**Tasks to perform**
1. In the passage on VA research partnerships, what did policymakers often find missing from research that kept it from being relevant?
2. Could you continue the passage on VA research partnerships from its last sentence, keeping its tone and subject?
··· Passage shown
Partner or Perish: VA Health Services and the Emerging Bi-Directional Paradigm

Amy M Kilbourne 1,2,, David Atkins 1
PMCID: PMC4239279  PMID: 25355094

The Veterans Health Administration (VHA) is the nation’s largest integrated healthcare system and has the benefit of a sizeable budget for research to improve Veterans’ health and healthcare. Thus, many outsiders assume that research has always been tightly integrated with VHA clinical operations and policy. In reality, for years researchers and operations leaders inhabited their separate silos, responding to the different priorities and time lines of their respective jobs. While connections between researchers and policy or clinical offices were numerous, with researchers serving as expert consultants in many initiatives, there were few incentives for the two groups to work closely together in a sustained effort. Policymakers wanted research that could help inform decisions, yet often found it lacked important context to make it relevant; however, policymakers didn’t have time or capacity to help design more useful research. Similarly, while researchers wanted to see their work affect VHA care, the crucial time needed to directly work with partners to maximize the impact of their work in day-to-day practice and the important insights gained through this process were not rewarded in the same way as time spent writing grants or journal manuscripts. The reality in VA and in similar settings involving academically affiliated healthcare organizations is that partnership is hard, takes time and energy, can occasionally be frustrating or fruitless, and has to meet the needs of both partners to truly succeed.
······
··· Information shown
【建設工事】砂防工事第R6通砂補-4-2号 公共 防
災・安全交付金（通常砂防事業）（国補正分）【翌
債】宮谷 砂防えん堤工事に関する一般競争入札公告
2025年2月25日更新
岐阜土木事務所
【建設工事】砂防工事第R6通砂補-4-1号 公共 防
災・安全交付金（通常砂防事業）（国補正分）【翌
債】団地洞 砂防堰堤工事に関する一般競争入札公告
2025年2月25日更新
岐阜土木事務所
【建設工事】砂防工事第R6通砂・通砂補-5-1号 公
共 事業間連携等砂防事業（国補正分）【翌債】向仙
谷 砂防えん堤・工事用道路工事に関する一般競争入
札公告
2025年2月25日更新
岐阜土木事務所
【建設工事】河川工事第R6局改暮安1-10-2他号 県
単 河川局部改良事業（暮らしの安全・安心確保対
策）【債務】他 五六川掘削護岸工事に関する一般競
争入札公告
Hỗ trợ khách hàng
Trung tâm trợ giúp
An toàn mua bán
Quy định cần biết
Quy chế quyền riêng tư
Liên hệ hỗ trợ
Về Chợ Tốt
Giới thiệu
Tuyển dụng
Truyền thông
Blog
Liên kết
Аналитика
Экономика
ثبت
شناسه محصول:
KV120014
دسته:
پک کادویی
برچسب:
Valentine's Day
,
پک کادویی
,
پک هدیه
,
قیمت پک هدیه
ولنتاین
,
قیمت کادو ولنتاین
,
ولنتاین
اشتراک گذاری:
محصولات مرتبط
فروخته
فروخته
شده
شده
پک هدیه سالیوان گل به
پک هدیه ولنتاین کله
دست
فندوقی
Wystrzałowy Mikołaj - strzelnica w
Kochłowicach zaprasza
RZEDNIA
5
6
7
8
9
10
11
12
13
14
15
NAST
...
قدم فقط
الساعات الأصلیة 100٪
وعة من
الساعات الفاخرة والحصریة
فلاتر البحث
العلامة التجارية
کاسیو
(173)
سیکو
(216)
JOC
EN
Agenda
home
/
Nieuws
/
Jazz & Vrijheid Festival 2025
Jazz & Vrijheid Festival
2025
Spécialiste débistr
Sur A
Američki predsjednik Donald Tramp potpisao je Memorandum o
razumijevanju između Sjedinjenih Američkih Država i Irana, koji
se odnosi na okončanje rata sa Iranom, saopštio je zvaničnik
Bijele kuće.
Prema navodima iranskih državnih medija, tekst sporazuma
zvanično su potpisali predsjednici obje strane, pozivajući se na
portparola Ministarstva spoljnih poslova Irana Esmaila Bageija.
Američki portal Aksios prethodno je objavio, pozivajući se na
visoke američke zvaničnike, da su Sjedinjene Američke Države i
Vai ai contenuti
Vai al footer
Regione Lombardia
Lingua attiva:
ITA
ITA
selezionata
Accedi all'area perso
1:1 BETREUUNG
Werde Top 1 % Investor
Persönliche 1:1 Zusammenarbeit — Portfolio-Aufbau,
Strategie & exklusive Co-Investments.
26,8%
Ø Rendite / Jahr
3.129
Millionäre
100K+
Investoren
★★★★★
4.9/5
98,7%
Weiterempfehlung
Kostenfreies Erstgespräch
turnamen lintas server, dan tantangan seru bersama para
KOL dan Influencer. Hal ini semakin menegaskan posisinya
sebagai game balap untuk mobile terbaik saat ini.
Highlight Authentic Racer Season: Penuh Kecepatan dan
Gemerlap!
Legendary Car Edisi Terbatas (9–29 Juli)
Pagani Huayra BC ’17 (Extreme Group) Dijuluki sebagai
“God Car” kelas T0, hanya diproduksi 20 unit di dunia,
······
**Per-task outputs**
1. Important context.

2.
VHA’s Health Services Research and Development Service (HSR&D) and the Quality Enhancement Research Initiative (QUERI) have made major efforts to enhance partnered research. Our aims in doing so are similar to those summarized in this issue’s editorial by Selby and Slutsky—the more relevant the research is, the more likely it is to have an impact.1 Twelve of the articles in this issue describe partnered research at various stages, from conceptualizing partnered research to examples of findings borne from bi-directional collaborations with investigators and leaders from clinical operations. These articles cover a wide range of topics highly relevant to VHA policy and practice, including performance measure implementation on provider motivation, opioid management, suicide prevention, homelessness, medical home models, and communication of adverse events.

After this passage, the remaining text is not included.